● Aim of the task: Reproduce the portion of the DUP conference report that opens with the words containing "He lampooned TUV" and closes with "Féin hadn’t changed.".

● Exercise passage:
::::

SYMBOLISM:FOR ALL the blunt talking that has typified DUP conferences past, this gathering was shrouded with symbolism.
Hundreds of delegates met amid the drumlins of DUP-controlled Strangford at La Mon House, scene of one of the grizzliest of atrocities 31 years previously. There is more than a hint of unionist defiance of republican violence in the choice of such a venue.
But these are safer and more prosperous times. Expensive vehicles jammed the car park and the approaches to the centre.
Aware of the chaos outside, party chairman Lord Morrow took the microphone in the packed hall. Tongue firmly in cheek he opted for a name and shame policy in an effort to sort out the parking crisis.
“Would the owners of the following vehicles please move them – a white Audi, a dark Land Rover, a red BMW . . . and a Rolls Royce.” A sign of the times indeed.
With impeccable timing he added an appeal for a motorcycle to be parked properly – a poke at party “petrol head” and Minister for Finance Sammy Wilson.
As before, Sammy stepped up to the mark as conference joker-in-chief and morale-booster.
He lampooned TUV leader Jim Allister without anaesthetic, accusing him of having no alternative to powersharing with Sinn Féin.
The former DUP man was portrayed as Dorothy from The Wizard of Oz onthe yellow brick road in search of a non-existent Utopia.
Wilson rejected Allister’s oft-repeated suggestions that Sinn Féin hadn’t changed.
Of course they had changed: they now talked about taxing plastic bags where once they used plastic explosives.
But the meat of the conference was tougher and harder to digest.
Peter Robinson was nothing if not clear about staying the course alongside Sinn Féin in Stormont.
It was a sober speech and a very long one. “Ulster Says No” was short and simple. Explaining “Ulster Says Yes But In Our Own Good Time” is a more detailed business.

::::

Extracted page text data
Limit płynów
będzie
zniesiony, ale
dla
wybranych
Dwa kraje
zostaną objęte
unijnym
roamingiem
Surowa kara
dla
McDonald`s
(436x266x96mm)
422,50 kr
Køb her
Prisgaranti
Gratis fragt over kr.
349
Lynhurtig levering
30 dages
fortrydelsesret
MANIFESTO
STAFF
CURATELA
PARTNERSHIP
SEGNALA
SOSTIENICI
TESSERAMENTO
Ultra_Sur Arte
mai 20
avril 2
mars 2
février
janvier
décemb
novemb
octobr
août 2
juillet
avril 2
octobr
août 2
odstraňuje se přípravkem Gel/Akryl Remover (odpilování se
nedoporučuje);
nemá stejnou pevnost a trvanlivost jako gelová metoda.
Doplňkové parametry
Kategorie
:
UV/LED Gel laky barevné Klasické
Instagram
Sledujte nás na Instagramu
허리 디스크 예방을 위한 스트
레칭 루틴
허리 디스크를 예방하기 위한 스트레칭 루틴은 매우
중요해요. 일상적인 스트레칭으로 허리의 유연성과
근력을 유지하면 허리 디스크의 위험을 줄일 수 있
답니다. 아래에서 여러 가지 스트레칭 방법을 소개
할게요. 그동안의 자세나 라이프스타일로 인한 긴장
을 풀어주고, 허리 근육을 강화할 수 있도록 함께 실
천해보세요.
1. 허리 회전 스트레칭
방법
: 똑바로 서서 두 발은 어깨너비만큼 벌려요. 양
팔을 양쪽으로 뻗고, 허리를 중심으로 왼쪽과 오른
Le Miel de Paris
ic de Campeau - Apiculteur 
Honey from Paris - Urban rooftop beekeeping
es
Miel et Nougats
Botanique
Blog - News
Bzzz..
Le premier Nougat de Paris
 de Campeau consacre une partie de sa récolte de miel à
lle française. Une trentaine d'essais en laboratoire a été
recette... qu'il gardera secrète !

::::

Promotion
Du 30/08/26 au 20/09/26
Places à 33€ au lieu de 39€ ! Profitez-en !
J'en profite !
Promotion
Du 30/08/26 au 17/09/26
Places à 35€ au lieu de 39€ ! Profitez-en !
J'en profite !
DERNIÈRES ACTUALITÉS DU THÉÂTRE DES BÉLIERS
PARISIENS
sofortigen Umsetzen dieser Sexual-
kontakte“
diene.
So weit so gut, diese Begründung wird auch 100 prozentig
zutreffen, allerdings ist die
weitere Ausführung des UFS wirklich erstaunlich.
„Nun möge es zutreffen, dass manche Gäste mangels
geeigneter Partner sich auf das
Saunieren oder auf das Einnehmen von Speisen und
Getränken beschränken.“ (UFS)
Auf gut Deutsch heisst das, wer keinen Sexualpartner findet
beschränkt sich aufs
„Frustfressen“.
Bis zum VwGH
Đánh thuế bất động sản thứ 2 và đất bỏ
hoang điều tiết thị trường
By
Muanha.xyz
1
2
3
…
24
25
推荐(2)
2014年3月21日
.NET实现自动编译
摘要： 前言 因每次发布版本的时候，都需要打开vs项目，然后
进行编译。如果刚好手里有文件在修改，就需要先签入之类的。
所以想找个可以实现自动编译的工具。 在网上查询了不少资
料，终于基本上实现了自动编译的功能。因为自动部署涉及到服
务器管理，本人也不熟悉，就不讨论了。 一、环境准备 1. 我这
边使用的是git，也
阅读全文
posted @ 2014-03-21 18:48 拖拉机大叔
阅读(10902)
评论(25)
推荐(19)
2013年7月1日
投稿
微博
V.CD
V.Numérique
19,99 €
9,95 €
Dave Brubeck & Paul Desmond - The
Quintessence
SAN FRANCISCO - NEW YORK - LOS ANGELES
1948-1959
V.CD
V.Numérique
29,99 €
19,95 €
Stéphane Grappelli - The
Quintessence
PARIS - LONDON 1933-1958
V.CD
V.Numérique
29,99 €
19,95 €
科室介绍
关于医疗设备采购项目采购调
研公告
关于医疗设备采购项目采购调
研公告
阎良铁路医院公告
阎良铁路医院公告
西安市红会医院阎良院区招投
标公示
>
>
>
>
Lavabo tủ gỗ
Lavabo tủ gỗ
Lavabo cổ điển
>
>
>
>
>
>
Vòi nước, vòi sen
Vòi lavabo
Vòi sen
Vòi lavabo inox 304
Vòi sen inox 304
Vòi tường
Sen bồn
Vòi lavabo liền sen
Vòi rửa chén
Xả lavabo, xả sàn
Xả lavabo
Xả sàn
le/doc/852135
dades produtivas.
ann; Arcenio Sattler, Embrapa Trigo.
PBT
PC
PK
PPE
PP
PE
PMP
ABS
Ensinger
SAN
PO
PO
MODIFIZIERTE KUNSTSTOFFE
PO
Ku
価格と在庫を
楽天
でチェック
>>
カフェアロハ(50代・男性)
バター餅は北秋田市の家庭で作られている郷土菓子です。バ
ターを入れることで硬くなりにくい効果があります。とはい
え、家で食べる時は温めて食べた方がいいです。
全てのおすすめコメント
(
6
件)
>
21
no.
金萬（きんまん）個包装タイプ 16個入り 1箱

::::

● Task answer:
He lampooned TUV leader Jim Allister without anaesthetic, accusing him of having no alternative to powersharing with Sinn Féin.
The former DUP man was portrayed as Dorothy from The Wizard of Oz onthe yellow brick road in search of a non-existent Utopia.
Wilson rejected Allister’s oft-repeated suggestions that Sinn Féin hadn’t changed.